> **Source records**:
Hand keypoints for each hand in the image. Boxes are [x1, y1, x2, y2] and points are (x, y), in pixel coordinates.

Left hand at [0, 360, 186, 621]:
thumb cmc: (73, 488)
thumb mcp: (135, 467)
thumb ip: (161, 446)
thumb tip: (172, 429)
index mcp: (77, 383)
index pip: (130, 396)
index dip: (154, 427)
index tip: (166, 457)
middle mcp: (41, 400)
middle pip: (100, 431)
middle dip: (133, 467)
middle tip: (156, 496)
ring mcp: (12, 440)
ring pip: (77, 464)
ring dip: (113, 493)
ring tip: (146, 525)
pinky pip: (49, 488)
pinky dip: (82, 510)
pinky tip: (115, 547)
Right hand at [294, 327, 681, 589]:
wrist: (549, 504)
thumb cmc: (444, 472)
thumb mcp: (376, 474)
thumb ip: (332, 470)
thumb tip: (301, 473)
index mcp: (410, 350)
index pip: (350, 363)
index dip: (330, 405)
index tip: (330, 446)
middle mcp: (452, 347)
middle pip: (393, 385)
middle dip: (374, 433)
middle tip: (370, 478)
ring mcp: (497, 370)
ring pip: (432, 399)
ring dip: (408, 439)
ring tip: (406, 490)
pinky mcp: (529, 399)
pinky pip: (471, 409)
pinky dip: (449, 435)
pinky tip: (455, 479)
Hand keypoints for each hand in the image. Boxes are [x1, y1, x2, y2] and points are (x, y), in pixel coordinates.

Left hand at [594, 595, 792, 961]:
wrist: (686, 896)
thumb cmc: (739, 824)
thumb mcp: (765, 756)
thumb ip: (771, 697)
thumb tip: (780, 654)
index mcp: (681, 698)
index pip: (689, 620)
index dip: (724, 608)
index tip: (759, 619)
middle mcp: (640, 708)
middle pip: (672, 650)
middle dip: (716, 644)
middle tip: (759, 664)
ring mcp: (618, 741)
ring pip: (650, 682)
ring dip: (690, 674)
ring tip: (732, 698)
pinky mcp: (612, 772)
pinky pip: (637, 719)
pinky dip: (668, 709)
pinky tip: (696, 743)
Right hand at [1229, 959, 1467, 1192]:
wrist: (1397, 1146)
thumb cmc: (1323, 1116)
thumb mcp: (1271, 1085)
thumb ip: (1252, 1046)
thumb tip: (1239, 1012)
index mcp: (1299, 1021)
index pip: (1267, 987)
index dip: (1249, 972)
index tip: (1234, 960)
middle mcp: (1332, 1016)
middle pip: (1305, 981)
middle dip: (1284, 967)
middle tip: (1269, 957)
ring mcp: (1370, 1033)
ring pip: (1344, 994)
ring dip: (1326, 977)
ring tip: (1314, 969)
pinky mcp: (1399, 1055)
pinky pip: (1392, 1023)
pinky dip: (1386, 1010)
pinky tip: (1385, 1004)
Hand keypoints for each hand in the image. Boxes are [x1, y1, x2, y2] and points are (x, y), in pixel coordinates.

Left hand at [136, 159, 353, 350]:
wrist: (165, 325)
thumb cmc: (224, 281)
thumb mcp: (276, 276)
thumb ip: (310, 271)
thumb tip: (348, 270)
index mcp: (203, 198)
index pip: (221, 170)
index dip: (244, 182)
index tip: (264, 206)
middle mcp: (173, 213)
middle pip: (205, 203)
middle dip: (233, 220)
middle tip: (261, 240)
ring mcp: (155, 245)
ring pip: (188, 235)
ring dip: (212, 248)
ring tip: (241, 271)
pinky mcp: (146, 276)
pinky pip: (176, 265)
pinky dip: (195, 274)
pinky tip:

> **Brief**: Output all of the data exactly.

> **Output**:
Hand keypoints for each hand in the image. Boxes are [x1, y1, x2, y2] and points are (x, y), in pixel coordinates.

Left hand at [0, 360, 186, 621]:
thumb cmc: (73, 488)
thumb mcp: (135, 467)
thumb ip: (161, 446)
thumb tip: (172, 429)
index mcp: (77, 383)
index pip: (130, 396)
index dip: (154, 427)
index tip: (166, 457)
middle mcp: (41, 400)
middle pip: (100, 431)
middle dip: (133, 467)
middle tip: (156, 496)
ring mcp: (12, 440)
ring pip: (77, 464)
ring dip: (113, 493)
ring tip: (146, 525)
pinky pip: (49, 488)
pinky dip: (82, 510)
pinky tip: (115, 547)
Right hand at [294, 327, 681, 589]:
wrist: (549, 504)
thumb cmc: (444, 472)
thumb mcp: (376, 474)
thumb ip: (332, 470)
thumb tip: (301, 473)
index mcp: (410, 350)
index pip: (350, 363)
index dip: (330, 405)
index tip: (330, 446)
middle mcp: (452, 347)
middle pip: (393, 385)
middle dip: (374, 433)
middle tip: (370, 478)
ring mcp: (497, 370)
ring pip: (432, 399)
ring dip: (408, 439)
ring tip: (406, 490)
pinky mcp: (529, 399)
pinky pip: (471, 409)
pinky dip: (449, 435)
pinky tip: (455, 479)
Hand keypoints for each hand in the image. Boxes are [x1, y1, x2, y2] and points are (x, y), in pixel coordinates.

Left hand at [594, 595, 792, 961]:
wrist: (686, 896)
thumb cmc: (739, 824)
thumb mcp: (765, 756)
thumb ip: (771, 697)
thumb tip: (780, 654)
index mcp: (681, 698)
index pip: (689, 620)
index dip: (724, 608)
index tip: (759, 619)
middle mcp: (640, 708)
middle pip: (672, 650)
middle dip: (716, 644)
middle tip: (759, 664)
ring mcp: (618, 741)
ring pip: (650, 682)
ring dip: (690, 674)
ring tip: (732, 698)
pinky mcp: (612, 772)
pinky pip: (637, 719)
pinky dip: (668, 709)
pinky tip: (696, 743)
Right hand at [1229, 959, 1467, 1192]:
wrist: (1397, 1146)
thumb cmc: (1323, 1116)
thumb mcp: (1271, 1085)
thumb ip: (1252, 1046)
thumb tip: (1239, 1012)
index mcp: (1299, 1021)
index pip: (1267, 987)
index dip: (1249, 972)
index tip: (1234, 960)
middle mcp: (1332, 1016)
middle pip: (1305, 981)
middle dip: (1284, 967)
middle tip: (1269, 957)
ring mcp: (1370, 1033)
ring pip: (1344, 994)
ring dip: (1326, 977)
ring tip: (1314, 969)
pinky mcp: (1399, 1055)
pinky pip: (1392, 1023)
pinky dip: (1386, 1010)
pinky tip: (1385, 1004)
Hand keypoints for each hand in the image. Boxes are [x1, y1, x2, y2] and points are (x, y), in pixel coordinates.

Left hand at [136, 159, 353, 350]:
wrist: (165, 325)
thumb cmc: (224, 281)
thumb mcp: (276, 276)
thumb ip: (310, 271)
thumb tip: (348, 270)
index mcp: (203, 198)
index pip: (221, 170)
index dip: (244, 182)
index tip: (264, 206)
middle mcp: (173, 213)
middle pip: (205, 203)
middle dip: (233, 220)
middle tip: (261, 240)
ring mcp: (155, 245)
ring pip: (188, 235)
ring dip: (212, 248)
ring tip: (241, 271)
pinky mcp: (146, 276)
pinky pip: (176, 265)
pinky dip: (195, 274)
pinky tip:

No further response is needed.